Approaches to Investing Trapped Cash
By ComplexCountries
23/05/2023
All international companies put a lot of effort into avoiding having cash trapped in emerging countries. But, despite our best efforts, there are still situations where cash accumulates in places from which it can’t be repatriated. This quickly becomes a lose/lose situation for the MNC: often the countries involved have high rates of inflation, and usually provide low rates of return on bank deposits – or even no return at all.
So the cash loses its economic value, while counterparty risk quickly becomes an issue, over and above the sovereign risk concerns. Further, depending on the company’s accounting policies, exchange losses can negatively impact reported profits, as the local currency depreciates.
The purpose of this call was to discuss how to make the best of this bad situation – to look for ways of managing the issue.

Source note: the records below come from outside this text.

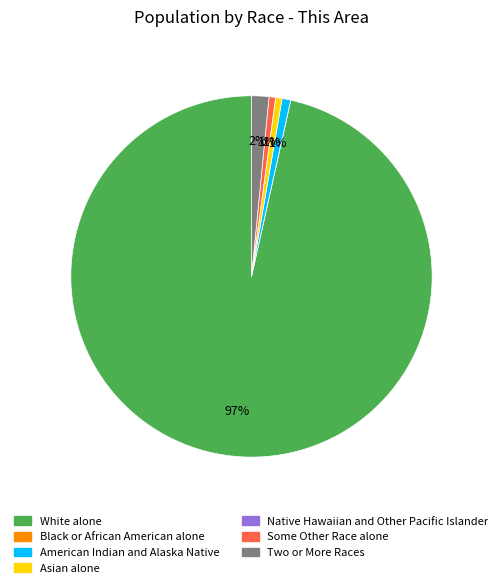

True or false: American Indian and Alaska Native accounts for 1% of the total.

True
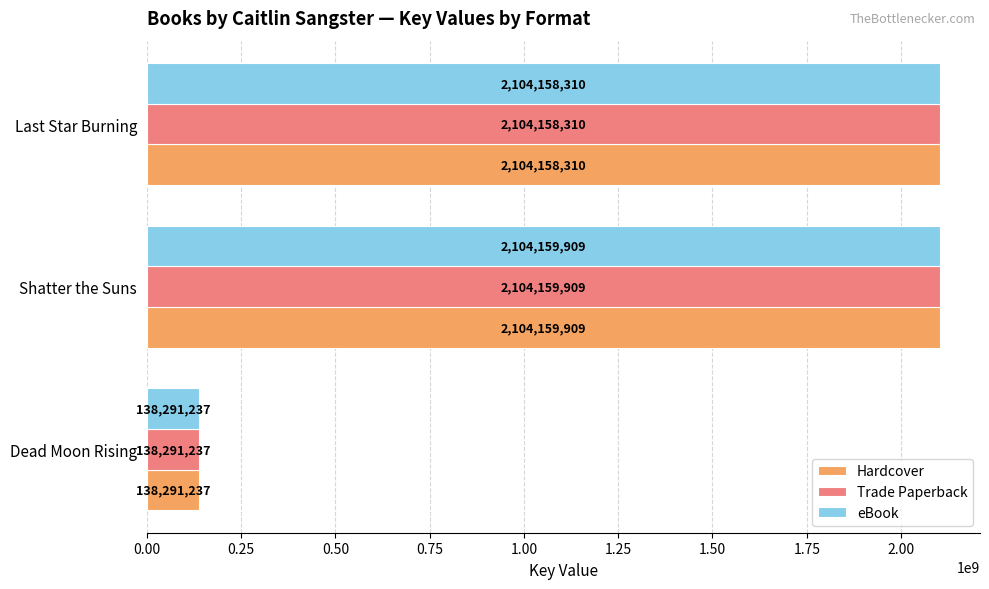

How many distinct data groups are displayed?

3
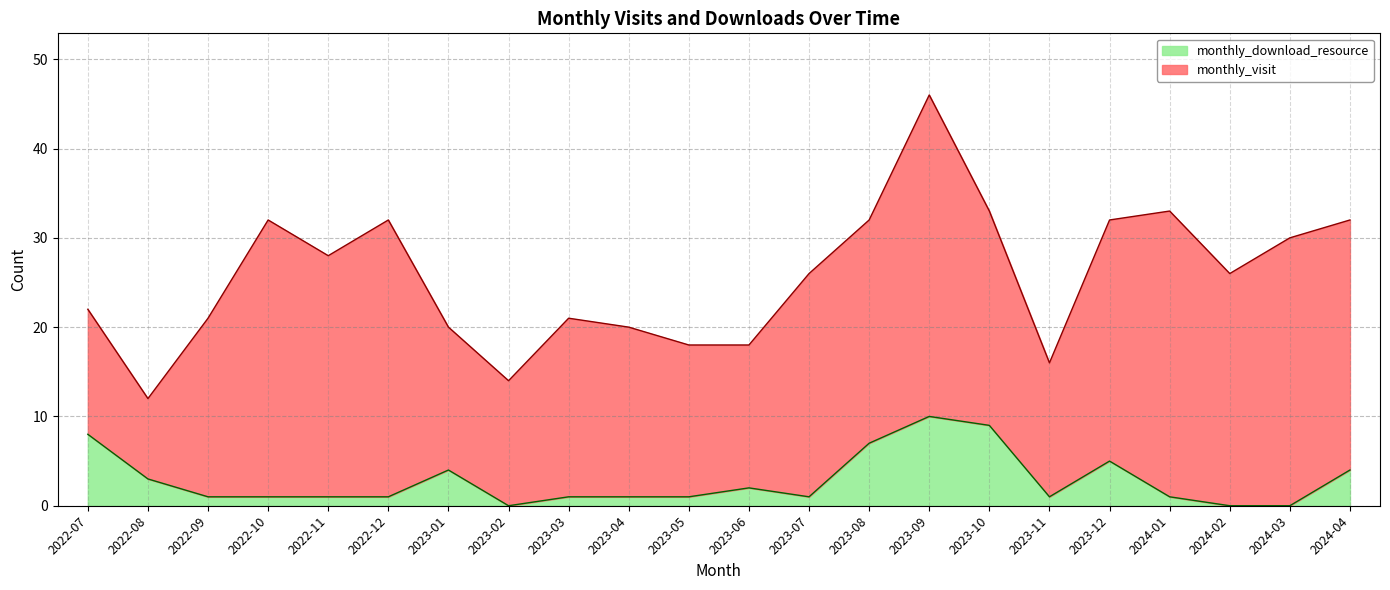

Where is the data nearest to the value 5?

2023-12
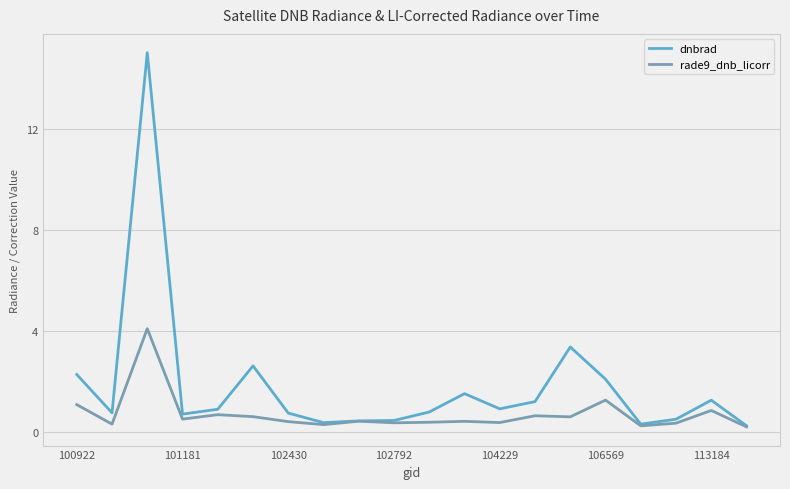

What is the maximum value shown in the chart?

15.0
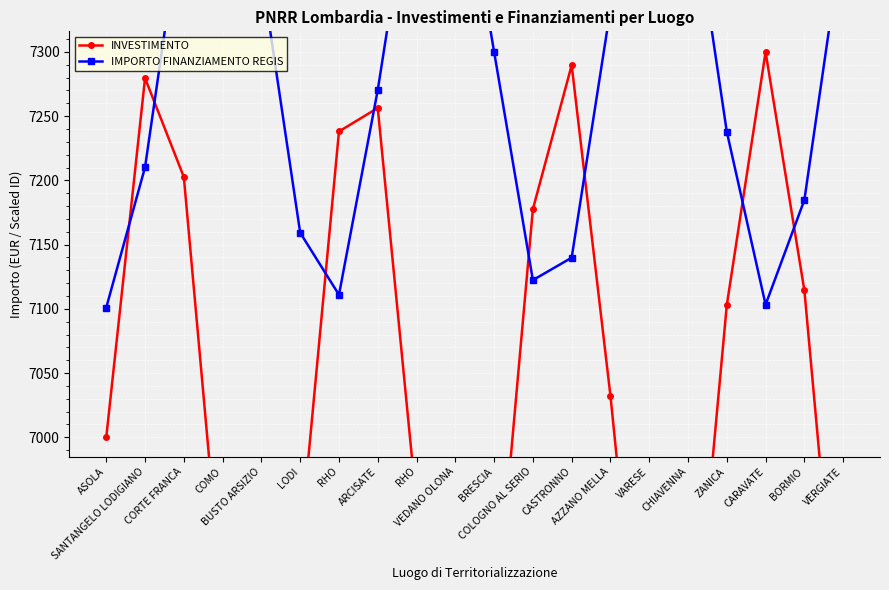

Between which two adjacent categories do INVESTIMENTO and IMPORTO FINANZIAMENTO REGIS first intersect?

ASOLA and SANTANGELO LODIGIANO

Bottom line: everyone wants to increase the return on trapped cash, but no-one is prepared to abandon their risk management principles. If the custody issues can be solved – and it is a big “if” – short dated local government bonds attract interest, while most participants prefer to stick with cash deposits with international banks, even if this means applying pressure to increase yields. Of the alternative investments, real estate is amongst the most acceptable – but it also has many issues. So, it is back to managing the business so trapped cash does not build up in the first place…..
This report was produced by Monie Lindsey based on a Treasury Peer Call chaired by Damian Glendinning.